Как луч света в нашем заполярном царстве, скверный анекдот высветил — совсем по Белинскому — окружающую действительность. Речь не только о Ненецком автономном округе. Эта модель отношений царит в любой нашей провинции. В национальной республике или русской области, в «красном поясе» или «либеральном» крае, в заполярной или субтропической зоне климат для местной прессы один — запредельный сатрапический. Таково не исключение, а норма.

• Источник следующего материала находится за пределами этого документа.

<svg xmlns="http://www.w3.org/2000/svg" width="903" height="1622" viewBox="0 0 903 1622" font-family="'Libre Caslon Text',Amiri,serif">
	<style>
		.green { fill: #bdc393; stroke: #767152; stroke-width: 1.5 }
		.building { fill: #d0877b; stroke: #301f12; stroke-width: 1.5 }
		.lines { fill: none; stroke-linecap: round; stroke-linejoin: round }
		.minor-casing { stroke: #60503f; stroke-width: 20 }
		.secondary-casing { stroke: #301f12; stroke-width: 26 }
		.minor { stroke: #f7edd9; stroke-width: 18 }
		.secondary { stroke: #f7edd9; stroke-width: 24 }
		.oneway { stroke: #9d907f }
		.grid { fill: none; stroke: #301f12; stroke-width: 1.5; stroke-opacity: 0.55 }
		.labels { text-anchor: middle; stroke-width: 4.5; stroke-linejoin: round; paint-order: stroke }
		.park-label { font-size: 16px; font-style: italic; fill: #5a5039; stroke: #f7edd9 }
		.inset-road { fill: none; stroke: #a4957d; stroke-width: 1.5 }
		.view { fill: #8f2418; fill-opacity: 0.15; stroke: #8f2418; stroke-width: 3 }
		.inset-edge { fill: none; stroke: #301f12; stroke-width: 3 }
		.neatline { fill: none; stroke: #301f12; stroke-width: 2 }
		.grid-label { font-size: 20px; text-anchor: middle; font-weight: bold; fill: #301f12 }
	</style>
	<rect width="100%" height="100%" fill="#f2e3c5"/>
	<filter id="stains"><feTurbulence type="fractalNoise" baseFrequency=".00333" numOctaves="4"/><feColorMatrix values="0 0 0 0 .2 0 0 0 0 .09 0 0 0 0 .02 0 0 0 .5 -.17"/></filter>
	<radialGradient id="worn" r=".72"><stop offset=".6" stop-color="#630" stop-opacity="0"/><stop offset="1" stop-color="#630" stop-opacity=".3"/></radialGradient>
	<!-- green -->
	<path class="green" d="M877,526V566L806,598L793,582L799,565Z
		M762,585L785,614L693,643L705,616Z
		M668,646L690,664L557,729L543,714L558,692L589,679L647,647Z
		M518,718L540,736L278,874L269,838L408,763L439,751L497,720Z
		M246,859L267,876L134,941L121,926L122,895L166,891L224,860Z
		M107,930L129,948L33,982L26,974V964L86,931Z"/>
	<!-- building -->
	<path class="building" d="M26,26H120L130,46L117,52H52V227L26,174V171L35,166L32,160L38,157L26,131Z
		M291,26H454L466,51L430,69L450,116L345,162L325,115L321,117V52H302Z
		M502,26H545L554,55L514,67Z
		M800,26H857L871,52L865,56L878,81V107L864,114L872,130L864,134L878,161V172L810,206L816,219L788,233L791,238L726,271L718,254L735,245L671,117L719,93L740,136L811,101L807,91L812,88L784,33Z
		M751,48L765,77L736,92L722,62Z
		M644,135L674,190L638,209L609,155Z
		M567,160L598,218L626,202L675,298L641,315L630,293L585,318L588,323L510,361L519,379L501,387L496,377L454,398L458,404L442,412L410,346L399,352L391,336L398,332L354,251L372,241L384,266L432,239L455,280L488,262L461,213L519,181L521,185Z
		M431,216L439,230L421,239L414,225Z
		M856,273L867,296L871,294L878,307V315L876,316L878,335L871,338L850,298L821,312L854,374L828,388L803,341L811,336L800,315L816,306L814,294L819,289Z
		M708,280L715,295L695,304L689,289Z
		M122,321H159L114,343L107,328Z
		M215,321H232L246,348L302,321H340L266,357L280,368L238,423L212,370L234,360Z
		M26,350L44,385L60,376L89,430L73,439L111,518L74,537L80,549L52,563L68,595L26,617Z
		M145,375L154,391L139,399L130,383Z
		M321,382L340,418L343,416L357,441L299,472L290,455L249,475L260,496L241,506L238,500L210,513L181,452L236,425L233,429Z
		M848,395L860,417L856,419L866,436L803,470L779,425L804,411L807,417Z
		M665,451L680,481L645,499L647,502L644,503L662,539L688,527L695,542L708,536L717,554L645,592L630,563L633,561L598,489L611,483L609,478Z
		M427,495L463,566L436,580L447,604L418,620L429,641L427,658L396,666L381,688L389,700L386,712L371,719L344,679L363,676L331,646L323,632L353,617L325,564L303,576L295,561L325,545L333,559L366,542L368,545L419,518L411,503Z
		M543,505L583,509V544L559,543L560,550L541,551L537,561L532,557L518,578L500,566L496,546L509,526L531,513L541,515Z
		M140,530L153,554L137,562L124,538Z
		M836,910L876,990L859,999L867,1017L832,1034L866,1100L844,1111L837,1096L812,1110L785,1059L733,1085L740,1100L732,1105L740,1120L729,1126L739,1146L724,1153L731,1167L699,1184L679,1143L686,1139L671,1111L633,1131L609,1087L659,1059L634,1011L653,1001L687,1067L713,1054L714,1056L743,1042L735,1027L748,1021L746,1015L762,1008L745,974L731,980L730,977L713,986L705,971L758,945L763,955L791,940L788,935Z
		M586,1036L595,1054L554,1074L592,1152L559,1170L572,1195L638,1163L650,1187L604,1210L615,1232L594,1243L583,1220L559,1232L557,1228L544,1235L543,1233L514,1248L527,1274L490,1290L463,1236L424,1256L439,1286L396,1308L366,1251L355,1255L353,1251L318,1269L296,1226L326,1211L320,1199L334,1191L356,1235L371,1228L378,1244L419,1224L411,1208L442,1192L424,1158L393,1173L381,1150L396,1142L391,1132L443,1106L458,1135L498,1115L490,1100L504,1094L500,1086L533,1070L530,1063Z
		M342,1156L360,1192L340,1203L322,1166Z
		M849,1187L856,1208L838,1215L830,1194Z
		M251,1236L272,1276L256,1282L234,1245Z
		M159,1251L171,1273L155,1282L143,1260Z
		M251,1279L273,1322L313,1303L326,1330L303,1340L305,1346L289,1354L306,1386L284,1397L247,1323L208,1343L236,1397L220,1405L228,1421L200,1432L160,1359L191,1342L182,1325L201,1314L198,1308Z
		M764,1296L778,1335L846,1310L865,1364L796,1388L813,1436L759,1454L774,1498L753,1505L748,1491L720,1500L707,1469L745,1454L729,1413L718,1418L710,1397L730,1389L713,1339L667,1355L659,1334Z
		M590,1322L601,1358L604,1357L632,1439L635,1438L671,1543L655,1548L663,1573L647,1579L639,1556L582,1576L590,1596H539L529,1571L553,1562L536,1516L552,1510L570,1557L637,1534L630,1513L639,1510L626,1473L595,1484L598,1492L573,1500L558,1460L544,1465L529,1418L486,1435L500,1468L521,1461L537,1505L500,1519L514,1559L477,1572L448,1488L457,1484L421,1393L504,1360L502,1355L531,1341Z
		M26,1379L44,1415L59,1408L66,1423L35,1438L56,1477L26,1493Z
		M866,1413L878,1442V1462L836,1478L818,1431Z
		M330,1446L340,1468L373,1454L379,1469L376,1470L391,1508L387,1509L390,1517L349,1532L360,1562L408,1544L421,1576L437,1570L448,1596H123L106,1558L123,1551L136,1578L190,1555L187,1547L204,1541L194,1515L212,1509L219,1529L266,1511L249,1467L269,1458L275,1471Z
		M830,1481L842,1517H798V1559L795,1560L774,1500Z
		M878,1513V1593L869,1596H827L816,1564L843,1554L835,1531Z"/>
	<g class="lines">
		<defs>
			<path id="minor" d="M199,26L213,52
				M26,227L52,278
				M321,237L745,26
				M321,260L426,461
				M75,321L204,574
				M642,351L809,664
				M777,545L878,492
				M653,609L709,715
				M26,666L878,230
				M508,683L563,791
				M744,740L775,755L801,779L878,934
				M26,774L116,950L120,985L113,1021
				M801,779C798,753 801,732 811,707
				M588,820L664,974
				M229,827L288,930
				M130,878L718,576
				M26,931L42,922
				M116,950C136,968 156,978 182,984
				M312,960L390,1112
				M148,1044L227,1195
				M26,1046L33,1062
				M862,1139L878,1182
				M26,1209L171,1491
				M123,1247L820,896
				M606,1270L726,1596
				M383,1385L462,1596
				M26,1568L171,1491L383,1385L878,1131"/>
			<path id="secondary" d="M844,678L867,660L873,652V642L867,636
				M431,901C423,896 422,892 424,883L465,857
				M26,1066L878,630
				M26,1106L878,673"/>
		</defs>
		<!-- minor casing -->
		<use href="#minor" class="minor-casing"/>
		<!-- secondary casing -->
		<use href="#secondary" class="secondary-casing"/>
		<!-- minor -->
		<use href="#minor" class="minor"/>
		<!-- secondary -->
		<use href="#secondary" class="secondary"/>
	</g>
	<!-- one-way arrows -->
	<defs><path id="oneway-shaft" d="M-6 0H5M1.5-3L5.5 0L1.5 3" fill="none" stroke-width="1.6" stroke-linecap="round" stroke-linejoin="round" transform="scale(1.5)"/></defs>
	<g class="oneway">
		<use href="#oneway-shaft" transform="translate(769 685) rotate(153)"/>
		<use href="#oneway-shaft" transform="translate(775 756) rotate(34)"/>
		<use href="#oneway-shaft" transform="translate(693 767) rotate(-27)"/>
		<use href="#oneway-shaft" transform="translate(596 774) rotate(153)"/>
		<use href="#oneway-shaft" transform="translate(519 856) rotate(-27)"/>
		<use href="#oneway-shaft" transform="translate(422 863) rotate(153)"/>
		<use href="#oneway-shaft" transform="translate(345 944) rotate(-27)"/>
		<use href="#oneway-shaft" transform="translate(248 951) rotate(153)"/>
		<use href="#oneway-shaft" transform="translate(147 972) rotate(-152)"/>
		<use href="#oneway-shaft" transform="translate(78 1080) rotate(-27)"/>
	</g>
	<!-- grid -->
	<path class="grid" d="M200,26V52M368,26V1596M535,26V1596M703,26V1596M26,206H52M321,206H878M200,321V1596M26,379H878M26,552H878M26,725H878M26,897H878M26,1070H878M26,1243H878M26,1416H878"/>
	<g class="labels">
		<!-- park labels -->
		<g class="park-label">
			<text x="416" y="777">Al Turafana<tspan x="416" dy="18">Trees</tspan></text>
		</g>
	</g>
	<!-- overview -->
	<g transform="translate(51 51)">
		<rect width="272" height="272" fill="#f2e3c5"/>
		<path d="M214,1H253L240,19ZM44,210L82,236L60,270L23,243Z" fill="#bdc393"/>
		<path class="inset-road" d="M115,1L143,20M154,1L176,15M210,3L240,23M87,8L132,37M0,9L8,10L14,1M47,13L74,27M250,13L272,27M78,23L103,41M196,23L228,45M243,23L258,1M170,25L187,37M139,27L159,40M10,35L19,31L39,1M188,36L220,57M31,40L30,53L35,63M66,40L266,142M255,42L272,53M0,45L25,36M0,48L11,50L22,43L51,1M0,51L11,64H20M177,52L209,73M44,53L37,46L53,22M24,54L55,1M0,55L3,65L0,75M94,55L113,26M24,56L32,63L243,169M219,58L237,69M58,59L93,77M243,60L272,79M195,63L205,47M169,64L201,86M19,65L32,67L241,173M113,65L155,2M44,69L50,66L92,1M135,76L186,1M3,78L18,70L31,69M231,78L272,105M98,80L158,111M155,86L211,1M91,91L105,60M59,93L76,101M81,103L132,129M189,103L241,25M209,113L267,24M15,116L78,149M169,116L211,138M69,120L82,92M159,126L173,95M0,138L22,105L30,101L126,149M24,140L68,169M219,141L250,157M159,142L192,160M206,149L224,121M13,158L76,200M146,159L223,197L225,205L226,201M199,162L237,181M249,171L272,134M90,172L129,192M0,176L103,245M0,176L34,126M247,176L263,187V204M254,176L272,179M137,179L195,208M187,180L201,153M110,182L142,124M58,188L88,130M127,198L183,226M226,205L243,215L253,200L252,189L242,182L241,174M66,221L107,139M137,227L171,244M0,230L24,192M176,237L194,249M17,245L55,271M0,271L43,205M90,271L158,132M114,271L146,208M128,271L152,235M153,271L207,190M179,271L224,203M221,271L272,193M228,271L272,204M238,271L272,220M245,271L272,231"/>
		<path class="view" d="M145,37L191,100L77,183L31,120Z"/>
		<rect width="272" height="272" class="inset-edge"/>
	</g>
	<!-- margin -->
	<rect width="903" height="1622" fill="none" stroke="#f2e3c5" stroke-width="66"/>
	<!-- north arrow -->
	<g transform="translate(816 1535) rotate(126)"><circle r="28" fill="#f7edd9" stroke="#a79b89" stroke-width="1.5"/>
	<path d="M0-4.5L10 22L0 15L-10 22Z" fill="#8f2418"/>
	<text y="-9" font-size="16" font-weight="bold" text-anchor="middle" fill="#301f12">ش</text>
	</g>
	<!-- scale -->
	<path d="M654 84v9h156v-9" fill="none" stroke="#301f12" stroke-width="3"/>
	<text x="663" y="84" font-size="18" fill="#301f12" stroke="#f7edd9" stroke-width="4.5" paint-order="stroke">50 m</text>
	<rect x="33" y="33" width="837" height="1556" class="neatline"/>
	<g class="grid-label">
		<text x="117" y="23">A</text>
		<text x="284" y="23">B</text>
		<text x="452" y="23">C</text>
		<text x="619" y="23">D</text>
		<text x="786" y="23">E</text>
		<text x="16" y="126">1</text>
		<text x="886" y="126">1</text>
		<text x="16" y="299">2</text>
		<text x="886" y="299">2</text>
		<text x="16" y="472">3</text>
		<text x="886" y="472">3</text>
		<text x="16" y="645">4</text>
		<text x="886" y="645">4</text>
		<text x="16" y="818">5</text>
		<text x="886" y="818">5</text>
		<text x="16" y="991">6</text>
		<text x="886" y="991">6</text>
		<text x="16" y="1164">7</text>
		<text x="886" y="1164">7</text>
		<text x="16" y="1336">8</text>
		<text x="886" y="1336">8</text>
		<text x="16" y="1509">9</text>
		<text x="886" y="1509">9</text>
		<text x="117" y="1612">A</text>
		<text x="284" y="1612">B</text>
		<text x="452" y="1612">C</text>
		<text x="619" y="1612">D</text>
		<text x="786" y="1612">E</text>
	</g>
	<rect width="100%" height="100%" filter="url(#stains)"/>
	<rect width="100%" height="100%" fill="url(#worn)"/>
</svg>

В российской глубинке, наверное, все-таки слышали, что ГКЧП провалился, но инстинктивно правят по его законам. И никто им не мешает.
Смерть «Общей газеты»
Смерть «Общей газеты» и умирание «Литературной газеты» — другой круг медиакризиса нынешнего лета. Людям с памятью и старой школой чувств нестерпимы подробности.
Некто Лейбман (на самом деле никто) купил, по слухам, за три миллиона долларов у Егора Яковлева «Общую газету», зачатую на баррикадах августа 1991 года. И при этом он еще нагло заявляет, что сменит все: устаревший и никому не нужный «лейбл», устаревший коллектив, устаревший и никому не нужный круг читателей. Да кто он такой, этот Лейбман?!
«ЛГ» с ее некогда блистательной писательской публицистикой и лихим «Клубом 12 стульев» влачит жалкое существование в рамках лужковско-евтушенковской (имя олигарха, а не поэта — просьба не путать) «Системы», где на нее смотрят как на приживалку и не скрывают, что ценят здание, а не издание. Ну что за жизнь!
Жизнь на самом деле тяжелая. Обе респектабельные и амбициозные газеты оказались без средств к существованию. «ЛГ» от безвыходности продалась сначала какой-то сероватой структуре, якобы связанной с «Менатепом». Потом, когда Лужкова многие считали без пяти минут президентом страны, и его окружение скупало все, что движется, она как потенциально полезный агитресурс попала под «Систему». Но совместные планы Лужкова и страны расстроились, и голоса интеллигенции потеряли для окружения московского мэра ценность, а больше у нее (интеллигенции) ничего за душой не было: ни покупательной способности, ни привлекательности для рекламного рынка. (Собственно душа не в счет, она обязана трудиться — естественно, бесплатно — и потому не кредитоспособна.) Так что в «Систему» газета так и не вписалась.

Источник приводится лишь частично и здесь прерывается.